• **Document segment**
========================================================================
MetroHealth and Cleveland EMS Make Blood Transfusions Part of On-Scene Care
Published on 06/18/2025
The MetroHealth System has partnered with Cleveland Emergency Medical Services (EMS) to train the division’s paramedics to administer whole blood transfusions at trauma scenes, making Cleveland the first major city in Ohio to implement the life-saving practice.
Starting Wednesday, June 4, Cleveland EMS was equipped with low titer O positive whole blood from MetroHealth’s blood bank and ready to act immediately to help stabilize trauma patients who are losing blood, potentially decreasing mortality rates by as much as 75% when used on patients that need it most.
“This will have a significant, positive impact on the care of critical trauma patients in the city,” said Craig Bates, MD, EMS Division Director, MetroHealth’s Department of Emergency Medicine. “We will be starting out by targeting an underserved population and bringing an advanced intervention that will save lives. This is yet another way that MetroHealth delivers on our mission to better the health of the community, especially those in vulnerable populations when they need it most.”
Severe bleeding is the leading cause of preventable death among trauma patients. The amount of time it takes to replenish lost blood through transfusion is often the difference between life and death. Minutes count.
A study published in November of 2024 in the Journal of Trauma and Acute Care Surgery found that the rate of death increased by 11% with each minute that passed between an injury and blood administration. Prehospital blood transfusion programs resulted in patients receiving blood as much as 19 minutes sooner than if they had to wait to arrive at a hospital emergency department, making them four times more likely to survive.
========================================================================
• **Data excerpts**
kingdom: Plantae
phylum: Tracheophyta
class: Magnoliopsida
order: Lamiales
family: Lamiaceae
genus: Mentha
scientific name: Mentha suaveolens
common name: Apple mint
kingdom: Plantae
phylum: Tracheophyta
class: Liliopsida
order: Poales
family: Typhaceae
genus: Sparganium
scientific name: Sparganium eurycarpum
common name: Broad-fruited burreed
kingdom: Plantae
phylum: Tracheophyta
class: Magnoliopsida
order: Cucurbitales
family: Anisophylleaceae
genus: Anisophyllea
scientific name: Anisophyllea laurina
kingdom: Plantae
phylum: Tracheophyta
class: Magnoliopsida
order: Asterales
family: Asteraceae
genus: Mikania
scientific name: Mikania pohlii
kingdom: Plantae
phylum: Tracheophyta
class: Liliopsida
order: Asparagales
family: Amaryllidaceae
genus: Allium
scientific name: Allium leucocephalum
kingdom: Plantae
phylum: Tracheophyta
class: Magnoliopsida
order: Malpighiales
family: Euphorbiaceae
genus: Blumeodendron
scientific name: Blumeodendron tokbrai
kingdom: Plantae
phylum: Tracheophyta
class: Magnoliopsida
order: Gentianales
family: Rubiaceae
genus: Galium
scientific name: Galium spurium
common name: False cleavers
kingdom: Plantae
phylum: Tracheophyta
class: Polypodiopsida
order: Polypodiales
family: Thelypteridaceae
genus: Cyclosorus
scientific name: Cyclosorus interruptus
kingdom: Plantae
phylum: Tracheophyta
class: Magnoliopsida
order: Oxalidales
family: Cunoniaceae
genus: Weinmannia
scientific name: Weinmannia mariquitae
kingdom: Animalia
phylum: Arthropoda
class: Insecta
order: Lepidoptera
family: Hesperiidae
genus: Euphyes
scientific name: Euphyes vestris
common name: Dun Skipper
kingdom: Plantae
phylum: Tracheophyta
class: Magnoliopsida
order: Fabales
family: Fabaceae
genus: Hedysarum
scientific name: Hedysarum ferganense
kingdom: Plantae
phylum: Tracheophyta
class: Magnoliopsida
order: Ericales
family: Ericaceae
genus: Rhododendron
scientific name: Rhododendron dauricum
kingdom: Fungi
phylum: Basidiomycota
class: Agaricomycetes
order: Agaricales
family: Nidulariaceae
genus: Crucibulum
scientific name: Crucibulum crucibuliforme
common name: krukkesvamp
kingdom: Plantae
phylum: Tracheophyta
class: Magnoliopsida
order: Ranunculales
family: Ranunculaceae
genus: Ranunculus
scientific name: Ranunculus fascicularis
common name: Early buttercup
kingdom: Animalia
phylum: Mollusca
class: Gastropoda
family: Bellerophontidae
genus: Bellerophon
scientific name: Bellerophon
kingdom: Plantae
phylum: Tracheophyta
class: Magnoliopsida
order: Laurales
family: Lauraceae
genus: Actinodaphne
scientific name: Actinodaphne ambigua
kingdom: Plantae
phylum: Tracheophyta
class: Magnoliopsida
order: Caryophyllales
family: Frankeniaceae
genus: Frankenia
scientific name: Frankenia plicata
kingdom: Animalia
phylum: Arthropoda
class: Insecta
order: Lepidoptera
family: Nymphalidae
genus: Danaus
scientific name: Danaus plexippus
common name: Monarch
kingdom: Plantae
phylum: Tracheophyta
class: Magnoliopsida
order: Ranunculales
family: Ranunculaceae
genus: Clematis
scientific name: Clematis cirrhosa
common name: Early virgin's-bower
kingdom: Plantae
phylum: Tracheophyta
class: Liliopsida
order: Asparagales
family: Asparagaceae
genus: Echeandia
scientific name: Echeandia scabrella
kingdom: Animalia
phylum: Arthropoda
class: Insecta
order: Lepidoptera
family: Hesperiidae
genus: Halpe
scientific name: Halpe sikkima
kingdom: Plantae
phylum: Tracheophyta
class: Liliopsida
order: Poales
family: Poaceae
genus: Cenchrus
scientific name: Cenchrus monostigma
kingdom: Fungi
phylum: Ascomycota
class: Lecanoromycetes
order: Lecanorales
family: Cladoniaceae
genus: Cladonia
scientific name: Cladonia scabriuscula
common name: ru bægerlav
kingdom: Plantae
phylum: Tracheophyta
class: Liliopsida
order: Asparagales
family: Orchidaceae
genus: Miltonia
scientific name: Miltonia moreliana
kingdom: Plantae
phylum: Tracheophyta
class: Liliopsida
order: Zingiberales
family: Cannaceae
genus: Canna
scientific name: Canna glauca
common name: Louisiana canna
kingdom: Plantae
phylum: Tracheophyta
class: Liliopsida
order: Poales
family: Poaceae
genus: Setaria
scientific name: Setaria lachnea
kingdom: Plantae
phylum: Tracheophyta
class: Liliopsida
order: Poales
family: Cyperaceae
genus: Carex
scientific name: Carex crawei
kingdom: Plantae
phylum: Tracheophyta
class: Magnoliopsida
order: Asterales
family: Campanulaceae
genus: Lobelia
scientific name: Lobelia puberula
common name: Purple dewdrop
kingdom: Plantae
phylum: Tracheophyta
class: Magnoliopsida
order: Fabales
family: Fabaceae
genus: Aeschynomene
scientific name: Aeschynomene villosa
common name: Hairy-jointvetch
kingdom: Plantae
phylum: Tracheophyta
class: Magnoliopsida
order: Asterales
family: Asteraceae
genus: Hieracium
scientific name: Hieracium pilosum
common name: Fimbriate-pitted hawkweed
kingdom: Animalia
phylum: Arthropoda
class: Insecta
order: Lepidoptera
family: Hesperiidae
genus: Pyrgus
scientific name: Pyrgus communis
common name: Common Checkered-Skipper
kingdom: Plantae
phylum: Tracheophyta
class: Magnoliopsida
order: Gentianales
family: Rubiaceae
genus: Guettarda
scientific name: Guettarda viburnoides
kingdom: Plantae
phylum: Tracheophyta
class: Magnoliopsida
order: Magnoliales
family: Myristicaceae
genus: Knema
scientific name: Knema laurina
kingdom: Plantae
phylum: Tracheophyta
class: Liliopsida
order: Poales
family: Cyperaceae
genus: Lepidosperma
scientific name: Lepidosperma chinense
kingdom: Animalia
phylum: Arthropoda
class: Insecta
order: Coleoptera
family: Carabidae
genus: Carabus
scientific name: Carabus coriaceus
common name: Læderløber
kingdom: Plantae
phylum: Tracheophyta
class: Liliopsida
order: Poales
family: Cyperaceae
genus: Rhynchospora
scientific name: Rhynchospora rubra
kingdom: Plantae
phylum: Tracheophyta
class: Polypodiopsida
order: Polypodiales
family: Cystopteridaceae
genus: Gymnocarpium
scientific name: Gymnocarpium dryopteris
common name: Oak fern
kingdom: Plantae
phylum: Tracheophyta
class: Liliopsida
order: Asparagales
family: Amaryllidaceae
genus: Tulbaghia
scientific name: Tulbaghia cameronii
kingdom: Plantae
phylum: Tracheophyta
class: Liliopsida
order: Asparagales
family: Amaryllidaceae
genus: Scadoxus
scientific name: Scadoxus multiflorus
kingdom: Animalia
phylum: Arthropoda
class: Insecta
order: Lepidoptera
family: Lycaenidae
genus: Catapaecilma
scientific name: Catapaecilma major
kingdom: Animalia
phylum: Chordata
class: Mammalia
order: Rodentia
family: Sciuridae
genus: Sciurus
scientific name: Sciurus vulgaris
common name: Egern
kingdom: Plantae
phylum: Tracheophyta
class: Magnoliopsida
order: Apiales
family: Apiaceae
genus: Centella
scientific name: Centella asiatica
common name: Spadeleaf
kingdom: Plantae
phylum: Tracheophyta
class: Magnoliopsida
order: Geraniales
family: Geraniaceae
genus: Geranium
========================================================================
• **Using the information**
**A.** Reproduce the part of the article on MetroHealth's prehospital blood transfusions, starting with "MetroHealth and Cleveland" and going on through "that need it most.".
**B.** Render this sentence from the article on MetroHealth's prehospital blood transfusions into Spanish: "Severe bleeding is the leading cause of preventable death among trauma patients."

• **Task-by-task outputs**
**A.**
MetroHealth and Cleveland EMS Make Blood Transfusions Part of On-Scene Care
Published on 06/18/2025
The MetroHealth System has partnered with Cleveland Emergency Medical Services (EMS) to train the division’s paramedics to administer whole blood transfusions at trauma scenes, making Cleveland the first major city in Ohio to implement the life-saving practice.
Starting Wednesday, June 4, Cleveland EMS was equipped with low titer O positive whole blood from MetroHealth’s blood bank and ready to act immediately to help stabilize trauma patients who are losing blood, potentially decreasing mortality rates by as much as 75% when used on patients that need it most.

**B.** El sangrado grave es la principal causa de muerte prevenible entre los pacientes con traumatismos.